Now more than ever, no architectural design is complete unless it takes into account the myriad ways in which life depends on water. This Saturday, October 7, the Santa Barbara chapter of the American Institute of Architects (AIA) presents its annual ArchitecTours, and this time around the theme is “Living with Water.” Tours of six projects, stretching from Toro Canyon to Isla Vista, will be available to ticket holders from 10 a.m.-4 p.m., and the event will be capped off with a reception at the Santa Barbara Center for Art, Science & Technology (SBCAST) on Garden Street.

In a recent conversation with ArchitecTours planner and past AIA president Ellen Bildsten, I learned about the history of this popular event and about the dynamic understanding of water that drives the leading edge of contemporary design in Santa Barbara. The event became known as “ArchitecTours” in 2009, one year after Bildsten got involved. In light of her discovery that it was the AIA’s most popular public program by far, the organization chose to devote greater resources to it, and in 2011, renowned Santa Barbara architect Dennis Thompson suggested that it would benefit from having an annual theme. To this day, according to Bildsten, that initial themed edition, called “Fire Rebuilds,” remains the most successful ArchitecTours ever. Santa Barbara residents flocked Mountain Drive and adjacent areas to witness the rebirth of homes out of the ashes of our region’s most traumatic natural disasters.

Although “Living with Water” emerges from a similar sensitivity to the catastrophic effects of recent drought, there’s much more to it than that. Each of the structures reflects a multifaceted understanding of what it means to live with water. At the iconic Barton Myers house in Toro Canyon, for example, a rooftop reflecting pool augments the site’s island views while providing additional protection for the modern steel structures from possible wildfires.

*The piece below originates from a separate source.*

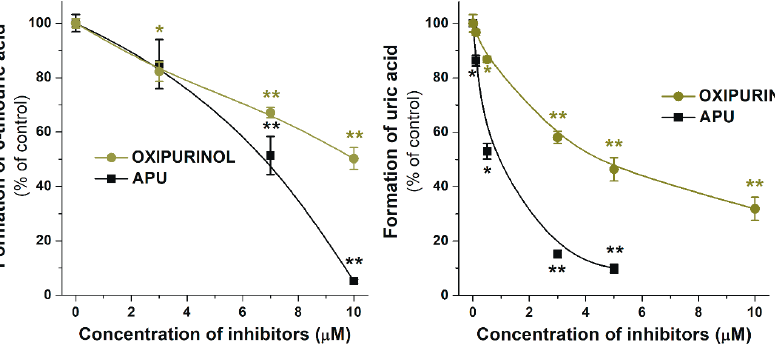
Figure 3. Inhibitory effects of Q and its conjugated metabolites on XO-catalyzed oxidation of 6-MP (5 Figure 4. Inhibitory effects of oxipurinol and allopurinol (APU) on XO-catalyzed oxidation of 6-MP μ M) after 40 min incubation, in the presence of increasing concentrations of allopurinol (APU), and xanthine after 40 and 8 min incubations, respectively. * p < 0.05; ** p < 0.01). quercetin (Q), isorhamnetin (IR), tamarixetin (TAM), quercetin-3 ′ -sulfate (Q3 ′ S), quercetin-3- glucuronide (Q3G), and isorhamnetin-3-glucuronide (I3G). The 50% inhibition of 6-thiouric acid Table 1. Inhibition of XO-catalyzed 6-TU formation and uric acid formation by APU, Q, Q3 ′ S, IR, formation (IC 50 ) is marked with dashed line (* p < 0.05; ** p < 0.01). TAM, Q3G, I3G, and PYR. IC 50 : concentration of the compound which induces 50% inhibition of metabolite formation, IC 50(rel) = IC 50 of the inhibitor divided by the substrate concentration (5 μ M 6- MP), α = IC 50 of the inhibitor divided by IC 50 of the positive control.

Other stops on the tour include the Barnick House in Hope Ranch, with its giant Channel Islands mosaic and in-wall aquariums; HO:ME, a sustainable structure on the hillside above San Roque constructed from containers; the Greenhouse in Montecito, which has underground storm-water infiltrators to recharge the water table; a Mediterranean-inspired Greek house in Isla Vista; and MOXI, The Wolf Museum of Exploration + Innovation, where a water-harvesting system sends rainwater through a filtration system that then stores it in large cisterns before returning it to replenish our aquifers.